AUTEURE DE VILLE OU DE CAMPAGNE?
Questionnée à propos du thème du 19e Salon, Urbanité/Ruralité, Marie Gagnier, qui a presque toujours vécu à Trois-Rivières, affirme avoir un faible pour les grands espaces et la ville moyenne. D’ailleurs, elle campe toujours ses histoires dans des sites en bordure d’un cours d’eau. "Le lieu est le miroir de l’univers intérieur des personnages", dit-elle en spécifiant que le contraire est aussi vrai.

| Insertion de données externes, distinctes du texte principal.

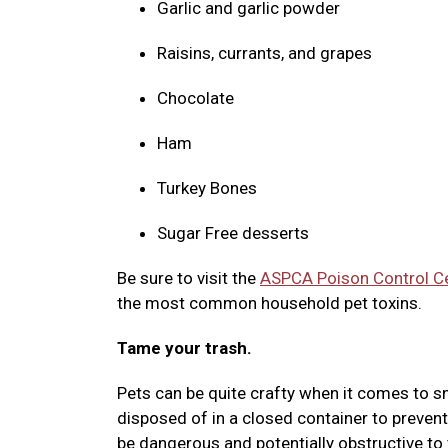
Garlic and garlic powder
Raisins, currants, and grapes
Chocolate
Ham
Turkey Bones
Sugar Free desserts
Be sure to visit the
ASPCA Poison Control C
the most common household pet toxins.
Tame your trash.
Pets can be quite crafty when it comes to sn
disposed of in a closed container to prevent
be dangerous and potentially obstructive to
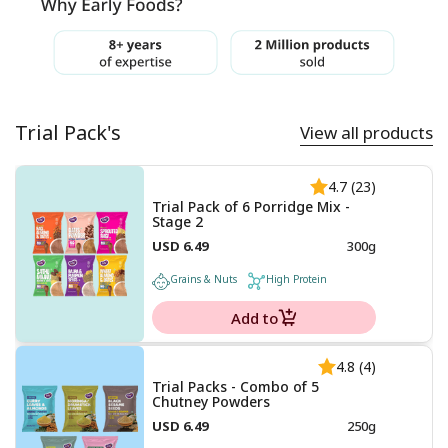
Trial Pack's
View all products
4.7 (23)
Trial Pack of 6 Porridge Mix -
Stage 2
USD 6.49
300g
Grains & Nuts
High Protein
Add to
4.8 (4)
Trial Packs - Combo of 5
Chutney Powders
USD 6.49
250g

Mais, ne fait-on pas de la meilleure littérature lorsqu’on vit dans une grande métropole et que nos sens sont constamment stimulés? L’écrivaine croit que non: "Pour moi, Montréal est un lieu où l’on étouffe. Ce n’est pas intéressant comme milieu de vie…"
Marie Gagnier est en séance de signatures le vendredi 30 mars de 17h30 à 18h30, le samedi 31 mars de 15h à 16h et le dimanche 1er avril de 13h à 14h.
Lecture de ville ou de campagne?
Du 29 mars au 1er avril au Centre des congrès de l’hôtel Delta, le 19e Salon du livre de Trois-Rivières plonge dans l’actualité. En plus de recevoir des auteurs plutôt branchés par les temps qui courent (François Avard, Maxime Roussy, India Desjardins, Dominique Michel), il tisse sa programmation autour d’un thème qui fait couler beaucoup d’encre, soit l’urbanité et la ruralité (Livres des villes, livres des champs). Il propose d’ailleurs plusieurs tables rondes sur des sujets chauds comme les enjeux de la littérature en région et l’avenir des régions. Parmi les différentes activités, on trouve entre autres les habituelles Paroles d’écrivain, les rencontres d’auteurs, le Quiz littéraire des médias (le 30 mars à 19h30), la soirée de poésie au bar L’Hexagone (le 30 mars à 21h30) et la dictée du Salon (le 1er avril à 10h30). Notons aussi que l’événement, dont la présidence d’honneur est assumée par Marie Gagnier, accueillera quelque 150 auteurs. Richard Petit, Josélito Michaud, Anne Robillard et Marie Hélène Poitras ont été choisis comme invités d’honneur. Info: www.sltr.qc.ca (K.G.)